Objectif visé: Recopiez les lignes suivantes à l'identique, de la première à la dernière.

Données à traiter:
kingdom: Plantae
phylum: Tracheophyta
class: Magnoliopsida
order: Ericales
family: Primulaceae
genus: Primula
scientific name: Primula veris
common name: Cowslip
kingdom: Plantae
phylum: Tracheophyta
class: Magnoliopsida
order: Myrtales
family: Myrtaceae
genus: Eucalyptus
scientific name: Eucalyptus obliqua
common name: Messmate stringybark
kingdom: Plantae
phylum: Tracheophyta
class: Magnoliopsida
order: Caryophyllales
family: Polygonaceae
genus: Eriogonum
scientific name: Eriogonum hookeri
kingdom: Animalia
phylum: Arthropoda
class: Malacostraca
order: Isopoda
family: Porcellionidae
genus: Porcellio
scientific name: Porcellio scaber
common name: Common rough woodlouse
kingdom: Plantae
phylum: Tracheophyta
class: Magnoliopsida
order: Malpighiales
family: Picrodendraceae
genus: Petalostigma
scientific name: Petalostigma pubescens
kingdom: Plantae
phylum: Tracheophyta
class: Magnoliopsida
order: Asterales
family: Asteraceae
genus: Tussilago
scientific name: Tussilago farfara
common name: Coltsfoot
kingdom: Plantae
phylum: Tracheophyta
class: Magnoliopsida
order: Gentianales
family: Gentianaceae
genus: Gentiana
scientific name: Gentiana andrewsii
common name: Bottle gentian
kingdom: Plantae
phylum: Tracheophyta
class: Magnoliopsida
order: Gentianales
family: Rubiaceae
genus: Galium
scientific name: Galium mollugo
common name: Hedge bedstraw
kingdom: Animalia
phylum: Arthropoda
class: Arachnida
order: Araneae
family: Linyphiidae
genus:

Réponse finale:
kingdom: Plantae
phylum: Tracheophyta
class: Magnoliopsida
order: Ericales
family: Primulaceae
genus: Primula
scientific name: Primula veris
common name: Cowslip
kingdom: Plantae
phylum: Tracheophyta
class: Magnoliopsida
order: Myrtales
family: Myrtaceae
genus: Eucalyptus
scientific name: Eucalyptus obliqua
common name: Messmate stringybark
kingdom: Plantae
phylum: Tracheophyta
class: Magnoliopsida
order: Caryophyllales
family: Polygonaceae
genus: Eriogonum
scientific name: Eriogonum hookeri
kingdom: Animalia
phylum: Arthropoda
class: Malacostraca
order: Isopoda
family: Porcellionidae
genus: Porcellio
scientific name: Porcellio scaber
common name: Common rough woodlouse
kingdom: Plantae
phylum: Tracheophyta
class: Magnoliopsida
order: Malpighiales
family: Picrodendraceae
genus: Petalostigma
scientific name: Petalostigma pubescens
kingdom: Plantae
phylum: Tracheophyta
class: Magnoliopsida
order: Asterales
family: Asteraceae
genus: Tussilago
scientific name: Tussilago farfara
common name: Coltsfoot
kingdom: Plantae
phylum: Tracheophyta
class: Magnoliopsida
order: Gentianales
family: Gentianaceae
genus: Gentiana
scientific name: Gentiana andrewsii
common name: Bottle gentian
kingdom: Plantae
phylum: Tracheophyta
class: Magnoliopsida
order: Gentianales
family: Rubiaceae
genus: Galium
scientific name: Galium mollugo
common name: Hedge bedstraw
kingdom: Animalia
phylum: Arthropoda
class: Arachnida
order: Araneae
family: Linyphiidae
genus:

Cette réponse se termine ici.